Eksperimen celah ganda dan efek fotolistrik menunjukkan cahaya bisa berperilaku sebagai partikel. Louis de Broglie membalik gagasan ini secara berani: jika gelombang bisa jadi partikel, maka partikel pun harus bisa jadi gelombang. Ia mengusulkan setiap benda bergerak punya panjang gelombang — dan ternyata benar, dibuktikan lewat difraksi elektron.
🔄 Dualisme untuk semua
Bukan hanya cahaya — elektron, proton, atom, bahkan molekul besar semuanya punya sifat gelombang. Materi dan gelombang adalah dua sisi dari hal yang sama.
📏 Kenapa kita tak melihatnya?
Karena λ = h/p, dan h sangat kecil (6,6×10⁻³⁴). Untuk benda sehari-hari (massa besar), λ jadi tak terbayang kecilnya — jauh lebih kecil dari atom — sehingga sifat gelombangnya mustahil diamati.
λ = h / p = h / (m·v)
Panjang gelombang berbanding terbalik dengan momentum. Elektron lambat punya λ seukuran atom (bisa didifraksi kristal), sedangkan bola tenis punya λ ~10⁻³⁴ m (tak terdeteksi selamanya).
💡Bayangkan begini: bayangkan riak di kolam. Riak besar (λ panjang) mudah terlihat dan membelok di sekitar batu. Tapi jika riaknya jauh lebih kecil dari batu, ia seolah menabrak lurus seperti partikel. Benda berat = riak supermini yang tak pernah terlihat membelok; elektron = riak yang cukup besar untuk menunjukkan sifat gelombangnya.
🔬 Bukti: difraksi elektron
Pada 1927, Davisson & Germer menembakkan elektron ke kristal dan melihat pola difraksi — persis seperti gelombang. Inilah bukti langsung gelombang materi, dan dasar kerja mikroskop elektron yang bisa melihat objek jauh lebih kecil dari mikroskop cahaya.
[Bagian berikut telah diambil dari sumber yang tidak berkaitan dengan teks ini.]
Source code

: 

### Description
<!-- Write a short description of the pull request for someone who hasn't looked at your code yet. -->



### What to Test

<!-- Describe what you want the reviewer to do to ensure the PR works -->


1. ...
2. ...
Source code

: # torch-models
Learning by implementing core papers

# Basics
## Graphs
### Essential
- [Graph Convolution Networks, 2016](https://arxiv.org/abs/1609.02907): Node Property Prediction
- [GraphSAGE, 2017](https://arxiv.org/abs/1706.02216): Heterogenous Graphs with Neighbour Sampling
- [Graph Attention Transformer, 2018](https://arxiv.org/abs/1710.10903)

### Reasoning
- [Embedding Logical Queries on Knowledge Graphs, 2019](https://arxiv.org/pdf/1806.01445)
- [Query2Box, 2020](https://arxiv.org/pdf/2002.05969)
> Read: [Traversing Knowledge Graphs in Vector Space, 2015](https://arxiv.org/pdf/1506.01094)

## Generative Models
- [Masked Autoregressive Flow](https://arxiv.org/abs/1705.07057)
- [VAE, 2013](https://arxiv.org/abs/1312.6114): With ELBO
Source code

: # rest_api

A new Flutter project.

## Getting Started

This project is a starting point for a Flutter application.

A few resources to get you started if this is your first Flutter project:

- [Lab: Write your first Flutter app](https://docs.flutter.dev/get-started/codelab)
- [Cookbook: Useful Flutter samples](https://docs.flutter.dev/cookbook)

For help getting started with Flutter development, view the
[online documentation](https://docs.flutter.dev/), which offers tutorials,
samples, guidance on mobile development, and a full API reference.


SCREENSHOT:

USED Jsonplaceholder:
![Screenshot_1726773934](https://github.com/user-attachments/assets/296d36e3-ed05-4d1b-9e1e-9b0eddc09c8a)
🌍Di Dunia Nyata: Karena λ elektron jauh lebih kecil dari cahaya tampak, mikroskop elektron bisa memperbesar hingga jutaan kali — memetakan virus, atom, dan struktur sel. Sifat gelombang materi juga dimanfaatkan dalam difraksi neutron untuk mempelajari struktur bahan.